Posted Monday, Sept. 10, 2012, at 6:00 PM
Photo by Scott Olson/Getty Images
UPDATE: As teachers in Chicago went on strike Monday for the first time in 25 years and negotiations between the two sides resumed, it seemed a settlement was far from near. While there was progress on salary and a longer school day, the two sides were still divided on a number of issues, reports the Associated Press. Meanwhile, the conflict is having an effect far beyond Chicago because several of the issues at the heart of the strike, such as teacher evaluations tied to test scores, are being discussed across the country, notes the Washington Post.
In that sense, the Chicago teachers are well aware they’re not fighting just against Chicago Mayor Rahm Emanuel, but also against “a powerful education reform movement that is transforming public schools across the United States,” points out Reuters.
It didn’t take long for the labor dispute in the nation’s third-largest school district to enter the presidential campaign. Mitt Romney said the striking Chicago teachers are turning their backs on students and accused President Obama of standing behind the unions. Chicago Mayor Rahm Emanuel, Obama’s former chief of staff, called Romney’s statement “lip service,” reports the Associated Press.

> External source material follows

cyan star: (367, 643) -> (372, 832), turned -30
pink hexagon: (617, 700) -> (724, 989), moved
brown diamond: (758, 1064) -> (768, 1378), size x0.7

Still, as the Washington Post’s Jennifer Rubin points out the strike gives Republicans an opportunity to remind voters that Obama has sided with labor unions, which could turn into an important talking point if the conflict continues.

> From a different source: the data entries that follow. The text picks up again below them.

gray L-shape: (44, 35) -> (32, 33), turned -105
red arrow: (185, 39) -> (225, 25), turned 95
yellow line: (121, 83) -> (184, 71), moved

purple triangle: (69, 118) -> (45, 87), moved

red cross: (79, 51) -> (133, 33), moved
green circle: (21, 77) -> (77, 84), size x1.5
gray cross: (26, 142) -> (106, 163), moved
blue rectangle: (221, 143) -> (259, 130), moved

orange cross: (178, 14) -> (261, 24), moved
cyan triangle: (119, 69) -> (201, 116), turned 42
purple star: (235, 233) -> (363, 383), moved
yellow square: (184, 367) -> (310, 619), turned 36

Even though the White House insists Obama is not taking a role in the dispute, it could still hurt the president in other ways, points out the Washington Post’s Chris Cillizza. First, there’s the Chicago connection. Plus, considering this is such an important fight for organized labor, it might distract from efforts to campaign for Obama during the final stretch of the presidential race. And to top it all off, Emanuel had to suspend his fundraising activities for the leading Democratic super PAC in order to focus on the strike.

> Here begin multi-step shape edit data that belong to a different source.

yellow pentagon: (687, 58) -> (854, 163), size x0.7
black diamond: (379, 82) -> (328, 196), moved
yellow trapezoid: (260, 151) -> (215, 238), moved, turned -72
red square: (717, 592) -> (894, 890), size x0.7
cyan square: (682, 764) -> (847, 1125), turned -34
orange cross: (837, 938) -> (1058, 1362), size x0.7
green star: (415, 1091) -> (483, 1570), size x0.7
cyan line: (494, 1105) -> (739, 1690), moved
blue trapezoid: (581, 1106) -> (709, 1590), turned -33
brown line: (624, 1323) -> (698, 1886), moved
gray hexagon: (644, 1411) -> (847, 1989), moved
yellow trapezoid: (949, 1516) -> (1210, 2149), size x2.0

Monday, Sept. 10 at 7:45 a.m.: The school year has barely started and more than 400,000 students in Chicago will have a day off today as teachers called for the first public-school strike in the nation’s third-largest school district in a quarter century. It’s also the first walkout in a big U.S. urban district since one in Detroit in 2006, points out the Wall Street Journal. Almost 30,000 teachers and support staff will not be working after union as school officials failed to reached an agreement during 400 hours of negotiations, reports CNN.
And while parents across the city scrambled to figure out what on earth they would do with the children Monday morning, the fallout from the strike could go far beyond President Obama’s home city. The confrontation between Mayor Rahm Emanuel and the union, which began shortly after he took office, could end up affecting education reform across the country. It could also conceivably affect Obama’s presidential campaign if the work stoppage isn’t resolved quickly and leads to straining of relations between Democrats and national labor unions, points out Reuters.
Considering he conflict comes at a time when unions are finding themselves on the defensive over collective bargaining by public employees, the issue is being watched across the country, notes the Associated Press.
Still, none of the national implications much matter for the parents trying to figure out where they will send their kids. The school district will open 144 schools in the morning, although parents have been urged to find other alternatives. Needless to say, their frustration will only grow if the walkout lasts more than a couple of days, points out the Chicago Sun Times.
After negotiating all day, school board President David Vitale essentially threw up his hands late Sunday, saying there was nothing more to offer after the district put forward a proposal that would give teachers a 16-percent pay raise over four years, plus other benefits. Yet the union insists that while they could be close to agreeing on compensation, their main concerns now have to do with health benefits and a teacher evaluations system, which, of course, ties in with job security, reports the Chicago Tribune.
"I believe this is avoidable because this is a strike of choice," Emanuel said at a news conference, reports the Chicago Tribune.
Fitch Ratings had warned a strike would make it “difficult” for the nation’s third-largest district to balance its budget and improve educational standards, reports Bloomberg.